Filha mais velha do imortal Dorival Caymmi e da cantora Stella Maris, irmã dos músicos Dori e Danilo, Dinahir Tostes Caymmi já era Nana quando, aos 19 anos, surgiu como intérprete no disco do pai, marcando sua trajetória precoce no universo da canção brasileira. Desde então, firmou-se como a voz definitiva da obra de Dorival, eternizando clássicos como “Acalanto”, “Adeus”, “Das Rosas” e “Morena do Mar”.

Em 1980, sua participação em “Sentinela” ao lado de Milton Nascimento foi mais um testemunho da força de sua voz ― poucos seriam tão grandes e marcantes ao lado de Milton naquele auge artístico. O timbre quente e ressonante da família Caymmi, o controle magistral da respiração, da afinação e o vibrato preciso tornaram Nana uma intérprete única: palavra a palavra, era capaz de transformar canções em experiências viscerais para quem ouvia.

Sua carreira brilhou também além das fronteiras brasileiras, como no sucesso de “Nana Caymmi” (1973), gravado e lançado na Argentina, e em temporadas lotadas naquele país nos anos 1970. Trabalhou ao lado de arranjadores lendários ― Oscar Castro Neves (“Nana”, 1967), seu irmão Dori (“Nana Caymmi”, 1975, e tantos outros), Wagner Tiso, João Donato, Cesar Camargo Mariano (“Voz e Suor”, 1983) ― e interpretou os maiores compositores nacionais, de Vinicius de Moraes a Ivan Lins e João Bosco.

Na década de 1990, Nana se dedicou a projetos temáticos, homenageando Dolores Duran em “A Noite do Meu Bem” (1994) e gravando álbuns de bolero. Com arranjos de Cristóvão Bastos, registrou um de seus maiores legados: “Resposta ao Tempo” (1998). A canção não apenas embalou a minissérie “Hilda Furacão”, mas se tornou um hino existencial, eternizada no imaginário nacional.

Foram dezenas de álbuns, entre coletâneas e projetos especiais, inclusive dedicados inteiramente à obra do pai (“O Mar e o Tempo”, 2002) e ao repertório de Tom Jobim (“Falando de Amor”, 2005). Seu último disco de estúdio, “Nana Caymmi Canta Tito Madi” (2019), confirmou sua relevância e potência vocal até o fim.

Além da carreira, Nana viveu intensamente. Casou-se ainda jovem, teve três filhos (sendo o caçula, João Gilberto, a quem se dedicou integralmente após um grave acidente), e relacionou-se com nomes como Gilberto Gil, João Donato e Cláudio Nucci.

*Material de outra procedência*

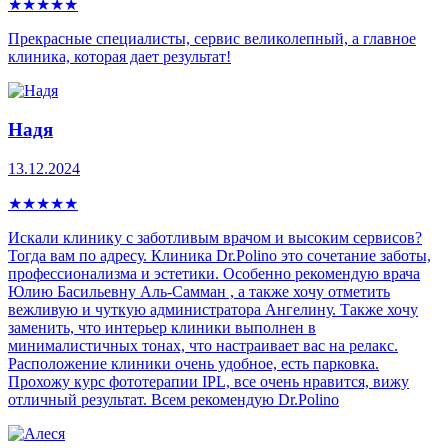
★
★
★
★
★
Прекрасные специалисты, сервис великолепный, а главное
клиника, которая дает результат!
Надя
13.12.2024
★
★
★
★
★
Искали клинику с заботливым врачом и высоким сервисов?
Тогда вам по адресу. Клиника Dr.Polino это сочетание заботы,
профессионализма и эстетики. Особенно рекомендую врача
Юлию Басильевну Аль-Самман , а также хочу отметить
вежливую и чуткую администратора Ангелину. Также хочу
заменить, что интерьер клиники выполнен в
минималистичных тонах, что настраивает вас на релакс.
Расположение клиники очень удобное, есть парковка.
Прохожу курс фототерапии IPL, все очень нравится, вижу
отличный результат. Всем рекомендую Dr.Polino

Apesar de polêmicas políticas, como sua declaração de apoio a Jair Bolsonaro em 2018, nunca se afastou da música ou de homenagens aos pais Dorival e Stella Maris, falecidos em 2008. Nana também influenciou diretamente novas gerações de intérpretes, como Mônica Salmaso, mantendo viva a escola vocal e estilística dos Caymmi.

Até seus últimos momentos em estúdio, como no álbum “Nana-Tom-Vinicius” (2020), sua voz seguia intacta — categoria, sensibilidade e paixão, marcas de uma trajetória sem crise de estilo: fiel à canção digna, emocional e atemporal.

Em “Resposta ao Tempo”, Nana deixa um testamento poético: “Ele zomba do quanto eu chorei / Porque sabe passar / Eu não sei.” Foi-se Nana, mas sua voz, de fato, o tempo não levou. Permanece viva, ressoando na história afetiva e artística do Brasil, testemunho de uma beleza sem igual.

Não deixe de explorar a discografia de Nana Caymmi e revisitar suas principais performances, para sentir a potência de um timbre que ecoou — e continuará ecoando — muito além do tempo.